Anyway, years later, I think it was in the fall of 1940, I had the opportunity to go halibut fishing in inland waters with this guy on a 37-footer. Well, inland waters are not too bad. It's on the outside that gets nasty. Well, anyway, we were handling four skates of gear. Each skate is a quarter of a mile, and there's a hook every -- or a gannion (phonetic) they call it -- every six feet. And you put a piece of herring on it and you stack it up and you got three or four of these stacks. And then you have a barrel and an anchor, and you throw those out. And he puts the boat into high blower, and he takes off, and this stuff just goes flying out there. You 't want to get near it 'cause if you get caught, you're going over with it.
Anyway, as soon as you get to the end, you'd throw out the other anchor and a float, and you go right back and start pulling up the anchor and the float and re-baiting as you're bringing in the halibut.
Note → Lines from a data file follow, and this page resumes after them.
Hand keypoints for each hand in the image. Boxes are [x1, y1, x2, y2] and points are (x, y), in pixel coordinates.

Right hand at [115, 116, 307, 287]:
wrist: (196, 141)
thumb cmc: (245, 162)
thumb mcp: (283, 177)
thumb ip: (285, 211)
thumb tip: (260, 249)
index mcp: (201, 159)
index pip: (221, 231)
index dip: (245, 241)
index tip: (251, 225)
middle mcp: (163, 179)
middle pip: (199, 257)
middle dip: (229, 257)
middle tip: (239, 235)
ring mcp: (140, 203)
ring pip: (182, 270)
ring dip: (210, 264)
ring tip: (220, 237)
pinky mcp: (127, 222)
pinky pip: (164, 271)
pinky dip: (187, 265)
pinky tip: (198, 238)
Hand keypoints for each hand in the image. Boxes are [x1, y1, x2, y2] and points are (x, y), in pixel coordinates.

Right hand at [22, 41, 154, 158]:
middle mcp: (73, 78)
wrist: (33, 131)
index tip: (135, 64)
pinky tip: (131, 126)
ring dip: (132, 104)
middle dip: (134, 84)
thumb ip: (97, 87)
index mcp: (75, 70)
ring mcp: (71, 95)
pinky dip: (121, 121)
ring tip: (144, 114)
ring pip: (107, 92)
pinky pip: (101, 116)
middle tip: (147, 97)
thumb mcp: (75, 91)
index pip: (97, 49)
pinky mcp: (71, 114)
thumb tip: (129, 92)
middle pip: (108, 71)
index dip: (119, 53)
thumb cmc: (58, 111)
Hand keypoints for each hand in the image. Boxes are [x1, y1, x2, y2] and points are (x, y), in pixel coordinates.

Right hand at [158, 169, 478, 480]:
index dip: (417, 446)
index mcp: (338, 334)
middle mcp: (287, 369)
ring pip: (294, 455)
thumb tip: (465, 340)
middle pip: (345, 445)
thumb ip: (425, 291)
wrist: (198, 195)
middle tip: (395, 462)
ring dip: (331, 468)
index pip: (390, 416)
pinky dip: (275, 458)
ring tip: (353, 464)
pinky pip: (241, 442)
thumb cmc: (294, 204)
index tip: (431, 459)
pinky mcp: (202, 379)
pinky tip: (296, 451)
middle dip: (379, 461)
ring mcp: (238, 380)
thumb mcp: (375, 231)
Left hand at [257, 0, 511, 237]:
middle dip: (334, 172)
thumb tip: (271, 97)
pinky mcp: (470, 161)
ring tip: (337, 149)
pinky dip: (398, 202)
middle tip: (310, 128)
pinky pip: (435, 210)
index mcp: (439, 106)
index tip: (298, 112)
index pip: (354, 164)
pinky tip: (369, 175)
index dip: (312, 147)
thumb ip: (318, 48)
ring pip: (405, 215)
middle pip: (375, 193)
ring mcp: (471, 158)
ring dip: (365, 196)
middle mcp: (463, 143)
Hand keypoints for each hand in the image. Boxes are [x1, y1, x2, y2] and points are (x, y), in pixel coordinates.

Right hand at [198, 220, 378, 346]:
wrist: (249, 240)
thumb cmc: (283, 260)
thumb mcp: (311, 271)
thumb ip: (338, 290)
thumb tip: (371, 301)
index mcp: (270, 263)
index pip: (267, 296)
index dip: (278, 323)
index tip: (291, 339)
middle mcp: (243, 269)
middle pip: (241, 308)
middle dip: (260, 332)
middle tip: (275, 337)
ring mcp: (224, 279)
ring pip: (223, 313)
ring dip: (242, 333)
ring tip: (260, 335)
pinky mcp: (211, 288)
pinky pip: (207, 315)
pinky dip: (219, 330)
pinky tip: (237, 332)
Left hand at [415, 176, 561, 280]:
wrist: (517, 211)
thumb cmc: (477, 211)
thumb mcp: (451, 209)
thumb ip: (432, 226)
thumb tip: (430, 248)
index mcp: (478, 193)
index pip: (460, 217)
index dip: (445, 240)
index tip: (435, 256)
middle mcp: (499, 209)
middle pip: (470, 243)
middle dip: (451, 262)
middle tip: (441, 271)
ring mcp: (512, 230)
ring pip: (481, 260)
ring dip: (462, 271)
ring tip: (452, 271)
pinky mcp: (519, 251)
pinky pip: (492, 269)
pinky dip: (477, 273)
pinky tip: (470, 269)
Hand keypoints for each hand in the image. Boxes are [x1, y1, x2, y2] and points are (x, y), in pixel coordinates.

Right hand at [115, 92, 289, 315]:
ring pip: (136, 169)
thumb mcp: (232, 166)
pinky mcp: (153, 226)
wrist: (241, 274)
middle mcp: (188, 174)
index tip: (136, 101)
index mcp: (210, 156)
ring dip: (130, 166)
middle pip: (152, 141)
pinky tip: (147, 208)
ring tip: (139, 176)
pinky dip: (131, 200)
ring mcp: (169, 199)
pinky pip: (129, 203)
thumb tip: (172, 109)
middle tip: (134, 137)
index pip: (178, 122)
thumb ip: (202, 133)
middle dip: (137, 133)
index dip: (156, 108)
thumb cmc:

And the only thing we wanted was the liver. We were throwing away good fish because the military wanted halibut liver. They didn't care about the halibut, just the liver. So we threw a few tons of halibut over the side. But anyway, we had to get at it real fast because we discovered -- we called it buggy bottom. There were these little creatures down on the sea bottom there that would go in through the openings in the fish's body and just eat the insides out. And that made it worthless to us.
Well, anyway, this one day I'm pulling in this line, and it's just like it's tied to the bottom. How am I doing? Anyway, I was pulling and pulling, and finally this thing showed up. And it was a skate. It had to be -- like this was the head. Well, the tips of it were longer than this table, and then it has this rat-like tail. And it just had these great big eyes, just looked at me, you know. And so I thought, gosh, I've got to break the hook. And those hooks are quite brittle. If you do it just right, it will snap them off. And so I'm going like -- I'm pulling the fish up as far as I can and slacking it and then snapping it like this. Except it tore out of the fish's mouth and glanced off the brim on my hat and stuck in my wrist here and penetrated right to the bone.
Well, I poured iodine on it and wrapped it up, and that was not good enough 'cause the next day, my arm was about as big around as my leg. And I told this fellow, Jackson was his name, I said, "Hey, better take me into Afognak." I says, "I've got to go lie down somewhere. This is no good."
Well, to make the long story short, I finally wound up in Kodiak in a room. I might add that everybody was there: the Marine Corps, the soldiers, the Seabees, the Navy, and there wasn't any rooms. But happily, I knew a bargirl. And I asked for her to come down. And her name was Kia Hubbly (phonetic). I will always remember that. She saved my life, I think. Anyway, she got me a room that girls used to rest in. And I was in that room for five weeks. And I went down from 185 pounds to just barely a hundred pounds. And they wouldn't take me on the steamer. And the superintendent found out about it and got me on the boat.
And I arrived in Seattle a skeleton practically. And then a couple of days later I wound up in the Swedish Hospital where they told me they were going to take my leg off. And I said, "I don't care; it just hurts so much." Well, I woke up and there it was. And it plagued me for the next, well, I think it was 80 -- when did they take it off, in '86? So I had to change the dressing twice a day. And it was just one of those painful things.
I remember I got my notice from President Roosevelt. "Greetings, you are to report to the Filter Center," or wherever it was, and so I hobbled down there on my crutches and my cast up to my thigh. And the guy says, "What's wrong with you, son?" And I said, "I got osteomyelitis." He says, "Get out of here." And that was the end of that, so. . .
The Videographer: That's a good stopping point.